For some artists, it is as simple as collecting objects on sidewalks in a shared neighborhood. It can be refurbishing used tires into environmental art statements or stylish wallets or briefcases. It depends on how broad your view of found art is.
What is Found Art?
Art that is found. Most contemporary artists now interpret this as rediscovered, refurbished, repurposed, or reused. It may be that you are looking at something left on the side of a street, thinking, “Why did they throw that out? It needs a paint job.” You, the artist, find an irresistible object in a store, on the street, in your friend’s garage while you are helping to get ready for a yard sale, or under your bed.
Some found objects are created in the fury and frenzy of artistic creation. In the excitement of creating a found art piece, some artists deconstruct items in their home or will use objects in their immediate vicinity to assist in evoking emotions felt at the time or powerful concepts. Found Object Art is created by the use of every day or truly found objects, given purpose and significance by those who find and conceptualized them into artwork.

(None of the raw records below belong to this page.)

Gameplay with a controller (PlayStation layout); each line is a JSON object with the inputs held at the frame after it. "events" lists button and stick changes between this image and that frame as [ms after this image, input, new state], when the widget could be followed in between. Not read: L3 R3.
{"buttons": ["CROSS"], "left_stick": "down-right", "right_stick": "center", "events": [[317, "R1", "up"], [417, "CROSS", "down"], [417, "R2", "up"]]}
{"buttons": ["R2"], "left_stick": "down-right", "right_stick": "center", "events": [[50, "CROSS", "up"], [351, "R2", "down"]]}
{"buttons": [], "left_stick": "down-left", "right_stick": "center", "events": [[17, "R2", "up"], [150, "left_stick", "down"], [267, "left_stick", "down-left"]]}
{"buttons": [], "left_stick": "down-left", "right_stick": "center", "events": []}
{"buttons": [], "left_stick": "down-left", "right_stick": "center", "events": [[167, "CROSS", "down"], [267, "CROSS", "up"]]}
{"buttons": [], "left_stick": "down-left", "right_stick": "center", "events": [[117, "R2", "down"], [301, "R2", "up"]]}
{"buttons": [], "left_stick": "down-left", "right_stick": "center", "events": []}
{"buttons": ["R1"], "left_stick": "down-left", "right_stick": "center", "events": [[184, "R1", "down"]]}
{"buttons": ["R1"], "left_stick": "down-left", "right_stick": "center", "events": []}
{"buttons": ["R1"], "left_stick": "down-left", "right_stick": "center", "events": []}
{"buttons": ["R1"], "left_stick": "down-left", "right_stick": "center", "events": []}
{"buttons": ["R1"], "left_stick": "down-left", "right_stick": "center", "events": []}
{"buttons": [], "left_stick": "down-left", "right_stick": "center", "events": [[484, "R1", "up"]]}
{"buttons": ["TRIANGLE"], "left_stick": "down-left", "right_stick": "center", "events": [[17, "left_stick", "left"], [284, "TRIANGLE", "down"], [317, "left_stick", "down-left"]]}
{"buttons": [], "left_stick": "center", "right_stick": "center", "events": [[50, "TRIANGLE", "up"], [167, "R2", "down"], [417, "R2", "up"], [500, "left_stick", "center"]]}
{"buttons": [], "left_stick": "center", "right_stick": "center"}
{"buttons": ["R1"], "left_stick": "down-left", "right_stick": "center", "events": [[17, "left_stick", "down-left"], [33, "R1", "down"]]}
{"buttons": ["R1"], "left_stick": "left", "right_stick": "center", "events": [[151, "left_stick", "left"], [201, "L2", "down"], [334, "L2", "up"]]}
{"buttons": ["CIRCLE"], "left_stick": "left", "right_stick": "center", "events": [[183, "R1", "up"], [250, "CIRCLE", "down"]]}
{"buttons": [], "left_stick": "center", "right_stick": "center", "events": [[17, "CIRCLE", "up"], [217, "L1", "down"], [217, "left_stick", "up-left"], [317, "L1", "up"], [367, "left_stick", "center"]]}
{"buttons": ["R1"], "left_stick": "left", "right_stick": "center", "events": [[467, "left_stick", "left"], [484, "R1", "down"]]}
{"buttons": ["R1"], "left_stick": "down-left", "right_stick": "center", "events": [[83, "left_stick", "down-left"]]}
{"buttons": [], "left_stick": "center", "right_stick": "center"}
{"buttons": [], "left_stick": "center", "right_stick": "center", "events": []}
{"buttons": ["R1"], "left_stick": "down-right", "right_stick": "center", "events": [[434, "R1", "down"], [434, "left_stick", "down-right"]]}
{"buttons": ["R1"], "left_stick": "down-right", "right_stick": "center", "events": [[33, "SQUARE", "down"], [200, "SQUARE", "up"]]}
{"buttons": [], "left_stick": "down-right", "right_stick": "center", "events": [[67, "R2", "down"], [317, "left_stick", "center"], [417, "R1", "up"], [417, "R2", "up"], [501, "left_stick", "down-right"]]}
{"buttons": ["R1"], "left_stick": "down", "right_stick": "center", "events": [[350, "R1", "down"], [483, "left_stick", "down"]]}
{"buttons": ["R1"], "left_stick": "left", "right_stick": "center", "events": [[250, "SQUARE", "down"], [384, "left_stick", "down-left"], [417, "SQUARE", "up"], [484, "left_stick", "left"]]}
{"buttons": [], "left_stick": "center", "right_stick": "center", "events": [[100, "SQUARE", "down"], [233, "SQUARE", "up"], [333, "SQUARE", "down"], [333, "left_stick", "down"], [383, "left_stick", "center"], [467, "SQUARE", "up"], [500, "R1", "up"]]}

Is Found Art Modern Art? History into Contemporary Art
Found Art is thought to have practicing origins from the artist Marcel Duchamp, whose ready-made works were controversial for the turn of the twentieth century. He created such famous works as Fountain and Bottle Rack.
Around the time of Pablo Picasso’s cubist phase of creation, Picasso also employed the use of found objects, such as La Petite Chouette (an owl constructed from found objects), which was made from household and building materials, including screws, pliers, a missing piece of a saucepan, and pliers. The piece is said to have sold in 2000 for over one million dollars. Picasso’s piece was grounded in expressing the emotions he felt at the moment of creation.
Female artists had their hands in the beginnings of found art as well. Louise Nelson created unique three-dimensional sculptures from wood in the 1930s.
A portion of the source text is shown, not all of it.